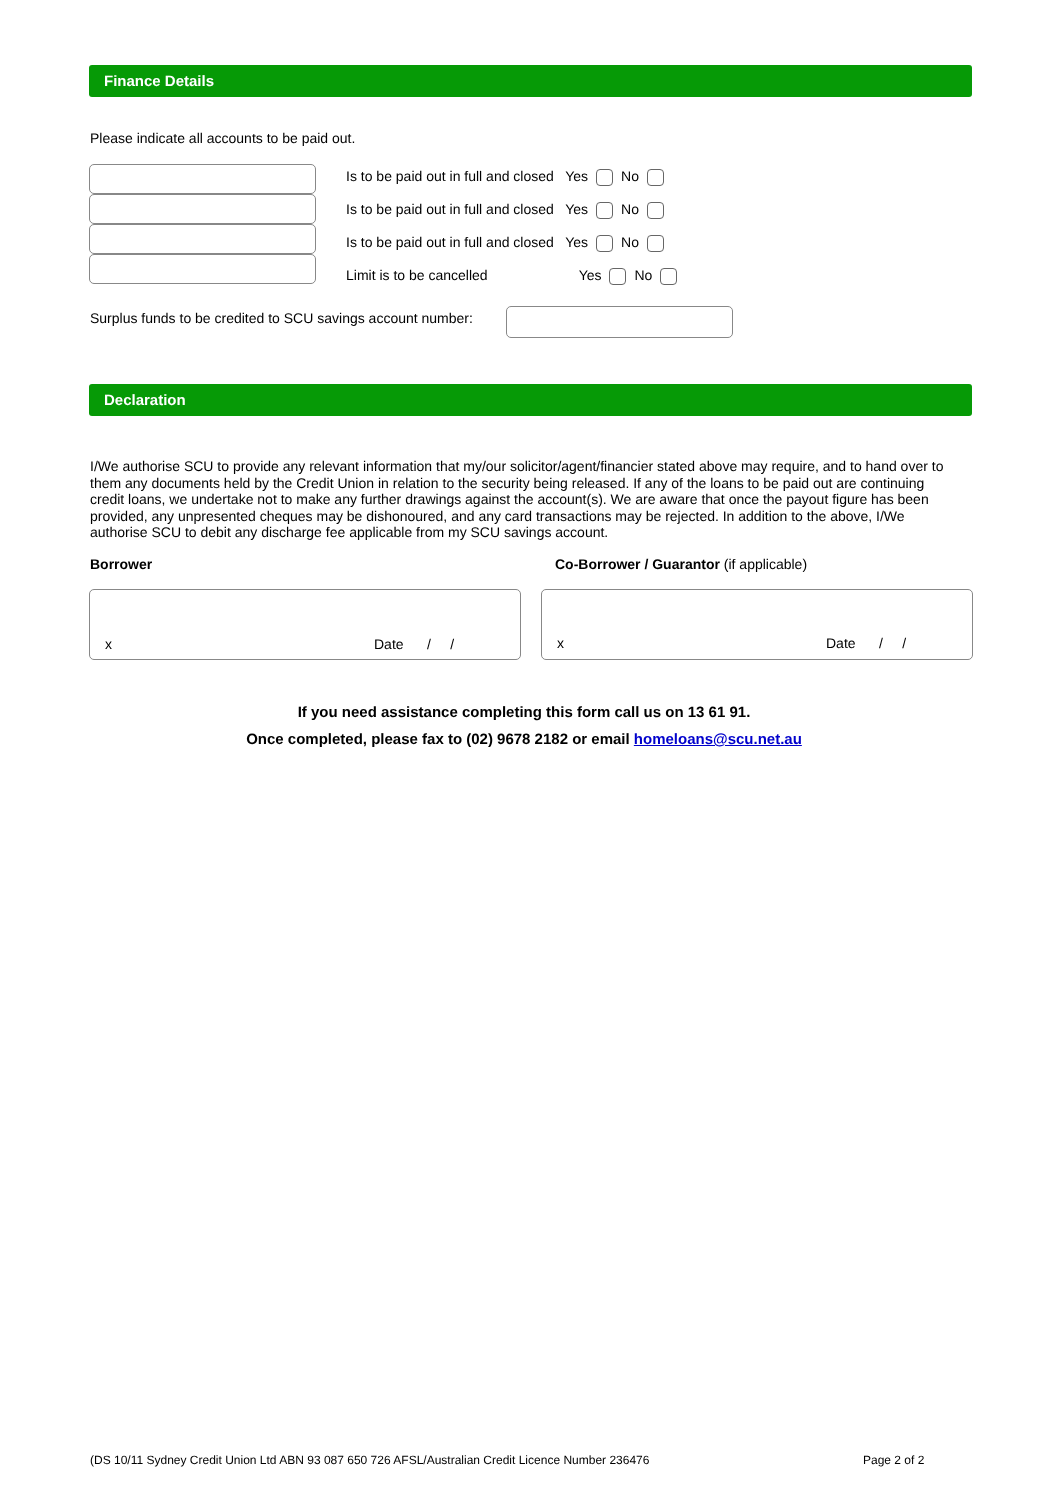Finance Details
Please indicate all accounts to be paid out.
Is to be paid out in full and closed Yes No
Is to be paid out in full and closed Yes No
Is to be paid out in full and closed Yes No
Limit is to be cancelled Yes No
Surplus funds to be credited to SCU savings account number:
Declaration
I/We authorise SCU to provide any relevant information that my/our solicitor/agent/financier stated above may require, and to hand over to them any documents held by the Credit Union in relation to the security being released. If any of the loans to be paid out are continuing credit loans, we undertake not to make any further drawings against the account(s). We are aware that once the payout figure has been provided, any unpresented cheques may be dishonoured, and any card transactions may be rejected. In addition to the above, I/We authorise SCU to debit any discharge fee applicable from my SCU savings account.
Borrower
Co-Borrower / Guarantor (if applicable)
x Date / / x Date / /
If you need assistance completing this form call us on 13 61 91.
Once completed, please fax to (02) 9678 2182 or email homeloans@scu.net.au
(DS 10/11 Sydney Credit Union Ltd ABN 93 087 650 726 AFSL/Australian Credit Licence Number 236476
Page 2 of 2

☆ ☆ ☆

- **AIM OF THE EXERCISE**:
Could the data above be reproduced exactly, with the pictures left out?

- **TASK OUTPUT**:
Finance Details
Please indicate all accounts to be paid out.
Is to be paid out in full and closed Yes No
Is to be paid out in full and closed Yes No
Is to be paid out in full and closed Yes No
Limit is to be cancelled Yes No
Surplus funds to be credited to SCU savings account number:
Declaration
I/We authorise SCU to provide any relevant information that my/our solicitor/agent/financier stated above may require, and to hand over to them any documents held by the Credit Union in relation to the security being released. If any of the loans to be paid out are continuing credit loans, we undertake not to make any further drawings against the account(s). We are aware that once the payout figure has been provided, any unpresented cheques may be dishonoured, and any card transactions may be rejected. In addition to the above, I/We authorise SCU to debit any discharge fee applicable from my SCU savings account.
Borrower
Co-Borrower / Guarantor (if applicable)
x Date / / x Date / /
If you need assistance completing this form call us on 13 61 91.
Once completed, please fax to (02) 9678 2182 or email homeloans@scu.net.au
(DS 10/11 Sydney Credit Union Ltd ABN 93 087 650 726 AFSL/Australian Credit Licence Number 236476
Page 2 of 2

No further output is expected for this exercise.